═══ AVAILABLE DATA
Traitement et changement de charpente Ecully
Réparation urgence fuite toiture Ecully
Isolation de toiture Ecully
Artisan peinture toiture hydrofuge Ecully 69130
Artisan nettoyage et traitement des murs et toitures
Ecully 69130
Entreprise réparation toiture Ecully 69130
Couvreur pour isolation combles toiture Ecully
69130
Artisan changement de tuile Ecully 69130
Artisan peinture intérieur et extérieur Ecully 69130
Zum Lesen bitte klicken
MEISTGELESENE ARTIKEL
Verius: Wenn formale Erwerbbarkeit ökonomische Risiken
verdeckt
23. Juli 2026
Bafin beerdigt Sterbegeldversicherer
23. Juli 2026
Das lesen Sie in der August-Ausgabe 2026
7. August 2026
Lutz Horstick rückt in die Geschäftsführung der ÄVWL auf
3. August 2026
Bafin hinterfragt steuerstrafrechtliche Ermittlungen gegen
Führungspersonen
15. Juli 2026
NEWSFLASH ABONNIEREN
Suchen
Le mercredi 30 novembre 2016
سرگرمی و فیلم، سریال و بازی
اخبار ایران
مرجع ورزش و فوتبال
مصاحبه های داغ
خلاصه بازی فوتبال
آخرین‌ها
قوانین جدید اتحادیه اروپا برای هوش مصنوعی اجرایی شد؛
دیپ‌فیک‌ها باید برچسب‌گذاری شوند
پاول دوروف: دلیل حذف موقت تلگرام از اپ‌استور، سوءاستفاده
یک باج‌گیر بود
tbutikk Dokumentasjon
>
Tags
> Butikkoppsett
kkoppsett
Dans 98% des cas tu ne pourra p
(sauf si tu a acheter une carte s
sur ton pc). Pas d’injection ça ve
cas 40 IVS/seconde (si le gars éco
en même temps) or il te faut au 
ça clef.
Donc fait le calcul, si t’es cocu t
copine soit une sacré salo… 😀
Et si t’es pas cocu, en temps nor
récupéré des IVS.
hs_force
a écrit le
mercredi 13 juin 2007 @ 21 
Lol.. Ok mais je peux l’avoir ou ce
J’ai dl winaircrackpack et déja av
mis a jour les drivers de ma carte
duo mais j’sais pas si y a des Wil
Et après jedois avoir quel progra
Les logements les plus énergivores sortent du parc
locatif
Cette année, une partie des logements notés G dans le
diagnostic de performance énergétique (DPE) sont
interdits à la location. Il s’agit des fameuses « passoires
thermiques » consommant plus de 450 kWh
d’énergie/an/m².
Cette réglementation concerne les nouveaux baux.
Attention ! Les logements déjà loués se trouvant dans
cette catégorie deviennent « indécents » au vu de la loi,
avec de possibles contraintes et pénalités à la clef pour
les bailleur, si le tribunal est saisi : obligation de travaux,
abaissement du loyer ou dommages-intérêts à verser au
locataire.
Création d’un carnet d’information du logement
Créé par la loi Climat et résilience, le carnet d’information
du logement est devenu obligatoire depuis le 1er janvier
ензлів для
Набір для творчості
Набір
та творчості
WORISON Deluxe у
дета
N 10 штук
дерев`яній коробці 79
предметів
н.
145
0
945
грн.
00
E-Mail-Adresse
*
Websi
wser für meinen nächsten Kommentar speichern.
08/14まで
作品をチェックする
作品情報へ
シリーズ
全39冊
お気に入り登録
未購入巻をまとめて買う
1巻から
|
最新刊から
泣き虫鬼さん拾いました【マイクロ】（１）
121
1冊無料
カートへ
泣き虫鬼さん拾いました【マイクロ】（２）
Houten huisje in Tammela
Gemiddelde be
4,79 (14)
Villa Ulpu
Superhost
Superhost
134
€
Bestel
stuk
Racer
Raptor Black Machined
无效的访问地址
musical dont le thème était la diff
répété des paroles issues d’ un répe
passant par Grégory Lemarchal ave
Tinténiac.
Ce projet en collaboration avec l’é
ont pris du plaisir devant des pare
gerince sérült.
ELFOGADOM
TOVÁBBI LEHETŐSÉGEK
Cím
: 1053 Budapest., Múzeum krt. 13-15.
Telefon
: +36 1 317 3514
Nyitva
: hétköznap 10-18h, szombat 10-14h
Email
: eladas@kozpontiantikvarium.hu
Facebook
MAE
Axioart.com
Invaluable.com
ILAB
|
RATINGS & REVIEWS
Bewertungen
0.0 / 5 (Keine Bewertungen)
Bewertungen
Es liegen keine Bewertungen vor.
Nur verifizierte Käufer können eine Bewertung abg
══════
● **TO-DO ITEM**: Rewrite the lines of every item above as a JSON list of strings, with one string per line and blank lines left out.

● **ANSWER**:
[
  "Traitement et changement de charpente Ecully",
  "Réparation urgence fuite toiture Ecully",
  "Isolation de toiture Ecully",
  "Artisan peinture toiture hydrofuge Ecully 69130",
  "Artisan nettoyage et traitement des murs et toitures",
  "Ecully 69130",
  "Entreprise réparation toiture Ecully 69130",
  "Couvreur pour isolation combles toiture Ecully",
  "69130",
  "Artisan changement de tuile Ecully 69130",
  "Artisan peinture intérieur et extérieur Ecully 69130",
  "Zum Lesen bitte klicken",
  "MEISTGELESENE ARTIKEL",
  "Verius: Wenn formale Erwerbbarkeit ökonomische Risiken",
  "verdeckt",
  "23. Juli 2026",
  "Bafin beerdigt Sterbegeldversicherer",
  "23. Juli 2026",
  "Das lesen Sie in der August-Ausgabe 2026",
  "7. August 2026",
  "Lutz Horstick rückt in die Geschäftsführung der ÄVWL auf",
  "3. August 2026",
  "Bafin hinterfragt steuerstrafrechtliche Ermittlungen gegen",
  "Führungspersonen",
  "15. Juli 2026",
  "NEWSFLASH ABONNIEREN",
  "Suchen",
  "Le mercredi 30 novembre 2016",
  "سرگرمی و فیلم، سریال و بازی",
  "اخبار ایران",
  "مرجع ورزش و فوتبال",
  "مصاحبه های داغ",
  "خلاصه بازی فوتبال",
  "آخرین‌ها",
  "قوانین جدید اتحادیه اروپا برای هوش مصنوعی اجرایی شد؛",
  "دیپ‌فیک‌ها باید برچسب‌گذاری شوند",
  "پاول دوروف: دلیل حذف موقت تلگرام از اپ‌استور، سوءاستفاده",
  "یک باج‌گیر بود",
  "tbutikk Dokumentasjon",
  ">",
  "Tags",
  "> Butikkoppsett",
  "kkoppsett",
  "Dans 98% des cas tu ne pourra p",
  "(sauf si tu a acheter une carte s",
  "sur ton pc). Pas d’injection ça ve",
  "cas 40 IVS/seconde (si le gars éco",
  "en même temps) or il te faut au ",
  "ça clef.",
  "Donc fait le calcul, si t’es cocu t",
  "copine soit une sacré salo… 😀",
  "Et si t’es pas cocu, en temps nor",
  "récupéré des IVS.",
  "hs_force",
  "a écrit le",
  "mercredi 13 juin 2007 @ 21 ",
  "Lol.. Ok mais je peux l’avoir ou ce",
  "J’ai dl winaircrackpack et déja av",
  "mis a jour les drivers de ma carte",
  "duo mais j’sais pas si y a des Wil",
  "Et après jedois avoir quel progra",
  "Les logements les plus énergivores sortent du parc",
  "locatif",
  "Cette année, une partie des logements notés G dans le",
  "diagnostic de performance énergétique (DPE) sont",
  "interdits à la location. Il s’agit des fameuses « passoires",
  "thermiques » consommant plus de 450 kWh",
  "d’énergie/an/m².",
  "Cette réglementation concerne les nouveaux baux.",
  "Attention ! Les logements déjà loués se trouvant dans",
  "cette catégorie deviennent « indécents » au vu de la loi,",
  "avec de possibles contraintes et pénalités à la clef pour",
  "les bailleur, si le tribunal est saisi : obligation de travaux,",
  "abaissement du loyer ou dommages-intérêts à verser au",
  "locataire.",
  "Création d’un carnet d’information du logement",
  "Créé par la loi Climat et résilience, le carnet d’information",
  "du logement est devenu obligatoire depuis le 1er janvier",
  "ензлів для",
  "Набір для творчості",
  "Набір",
  "та творчості",
  "WORISON Deluxe у",
  "дета",
  "N 10 штук",
  "дерев`яній коробці 79",
  "предметів",
  "н.",
  "145",
  "0",
  "945",
  "грн.",
  "00",
  "E-Mail-Adresse",
  "*",
  "Websi",
  "wser für meinen nächsten Kommentar speichern.",
  "08/14まで",
  "作品をチェックする",
  "作品情報へ",
  "シリーズ",
  "全39冊",
  "お気に入り登録",
  "未購入巻をまとめて買う",
  "1巻から",
  "|",
  "最新刊から",
  "泣き虫鬼さん拾いました【マイクロ】（１）",
  "121",
  "1冊無料",
  "カートへ",
  "泣き虫鬼さん拾いました【マイクロ】（２）",
  "Houten huisje in Tammela",
  "Gemiddelde be",
  "4,79 (14)",
  "Villa Ulpu",
  "Superhost",
  "Superhost",
  "134",
  "€",
  "Bestel",
  "stuk",
  "Racer",
  "Raptor Black Machined",
  "无效的访问地址",
  "musical dont le thème était la diff",
  "répété des paroles issues d’ un répe",
  "passant par Grégory Lemarchal ave",
  "Tinténiac.",
  "Ce projet en collaboration avec l’é",
  "ont pris du plaisir devant des pare",
  "gerince sérült.",
  "ELFOGADOM",
  "TOVÁBBI LEHETŐSÉGEK",
  "Cím",
  ": 1053 Budapest., Múzeum krt. 13-15.",
  "Telefon",
  ": +36 1 317 3514",
  "Nyitva",
  ": hétköznap 10-18h, szombat 10-14h",
  "Email",
  ": eladas@kozpontiantikvarium.hu",
  "Facebook",
  "MAE",
  "Axioart.com",
  "Invaluable.com",
  "ILAB",
  "|",
  "RATINGS & REVIEWS",
  "Bewertungen",
  "0.0 / 5 (Keine Bewertungen)",
  "Bewertungen",
  "Es liegen keine Bewertungen vor.",
  "Nur verifizierte Käufer können eine Bewertung abg"
]